Ya po, Chile: Despídete

 

Nos avisó el jefe, nada más despegar de Santiago, que era más que probable que, pasando por encima de los Andes, el avión empezara a temblar. Ya de vuelta, pensé que las turbulencias eran necesarias para darse cuenta que una está volando. Con el constante ruido del motor, al que tus oídos se acostumbran, y  la firme estabilidad de nuestros pies en la moqueta asquerosa de un avión viejo, una podría olvidarse que camina, duerme o mea a miles de metros sobre el suelo. Incluso miles de metros sobre el punto más alto de los Andes nevados, que no es poco.

Muchas veces me da por pensar que la fluidez y la naturalidad con que todo ha sucedido puede llegar a dar algo de sombra a lo extraordinario que es todo. Y, de repente, pasaban cosas: pequeñas turbulencias en ese vuelo plácido que nos recuerdan que, en realidad, volar es algo muy loco y que no siempre puedes mirar por la ventanilla sin que el meneo general te haga pegarte un cabezazo contra el cristal.

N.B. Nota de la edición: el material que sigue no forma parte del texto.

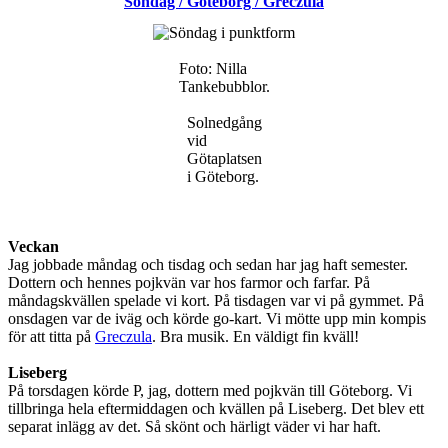
Söndag / Göteborg / Greczula
/
gröt
Foto: Nilla
Tankebubblor.
Solnedgång
vid
Götaplatsen
i Göteborg.
Veckan
Jag jobbade måndag och tisdag och sedan har jag haft semester.
Dottern och hennes pojkvän var hos farmor och farfar. På
måndagskvällen spelade vi kort. På tisdagen var vi på gymmet. På
onsdagen var de iväg och körde go-kart. Vi mötte upp min kompis
för att titta på
Greczula
. Bra musik. En väldigt fin kväll!
Liseberg
På torsdagen körde P, jag, dottern med pojkvän till Göteborg. Vi
tillbringa hela eftermiddagen och kvällen på Liseberg. Det blev ett
separat inlägg av det. Så skönt och härligt väder vi har haft.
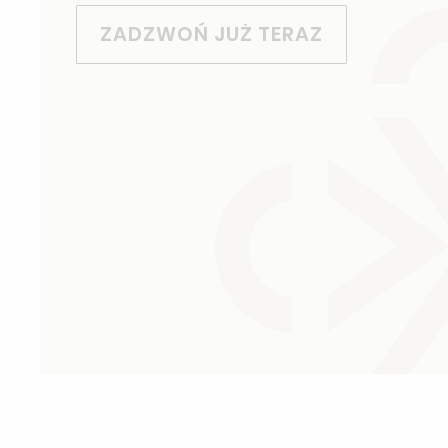
ZADZWOŃ JUŻ TERAZ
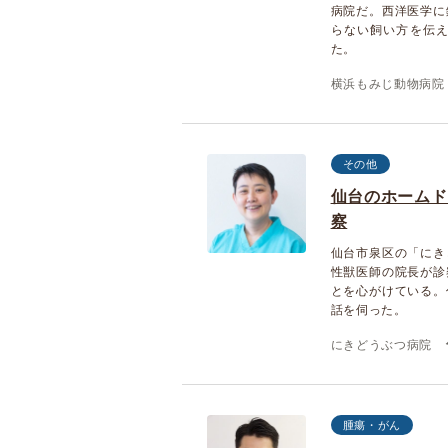
病院だ。西洋医学に
らない飼い方を伝
た。
横浜もみじ動物病院
その他
仙台のホームド
察
仙台市泉区の「にき
性獣医師の院長が診
とを心がけている。
話を伺った。
にきどうぶつ病院
腫瘍・がん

Seguramente, ya ni podría numerar la mayoría de mis turbulencias en el viaje: la mente es medio traicionera y sólo quiere que recuerdes lo bueno. Pero entre los momentos complejos que sí recuerdo, guardo cada una de las despedidas: conocer gente supone, en parte, saber dejar atrás. “¿Tanto te cuesta soltar?” me preguntó una noche Francisco. “Creo que lo que me cuesta es soltarme”, respondí. Y la verdad, no lo se. Recuerdo, también, ese día en que alguien me dijo que “Desapego es libertad”. Y odio esta palabra: el desapego. Porque yo no lo controlo y, a veces, es el apego quien me controla a mí.

Me fui de Chile después de veinte mil abrazos con Berta en que mi estómago, mi corazón y mi mente no sabían muy bien si reír o llorar o ambas a la vez. Me fui de cada uno de los lugares dejando un vacío – eso nos lo contaban, yo no estoy muy segura de eso – y llevándome un vacío – de eso sí estoy segura. Y le preguntaba a Berta “¿Cómo te acostumbras a eso? A conocer, a dejar ir, a irte sabiendo que probablemente JAMÁS volverás a verlos…” Ella reía y no me daba demasiada orientación en ese sentido: “agradezco haberlos cruzado en el camino y poco más”. Quizás eso sí me daba algo calma.

Ese “jamás” es mi turbulencia: primero la vivía con un miedo paralizante, ahora la vivo e intento cerrar los ojos y dejando que me invada de la mejor manera, sintiéndola, respirando y dejándome fluir. Pero siempre he sido una gran teórica, siempre he sido una mediocre practicante. Ese pinchazo en la boca del estómago cada vez que el avión se mueve bruscamente, ese pinchazo en la boca del estómago después de cada último abrazo, cada último beso, cada última sonrisa, cada última mirada, me demuestran que volar sigue siendo muy loco. Y que para ver los Andes desde arriba hay que poner en juego tus vértigos, tus miedos, tu cuerpo y tu corazón.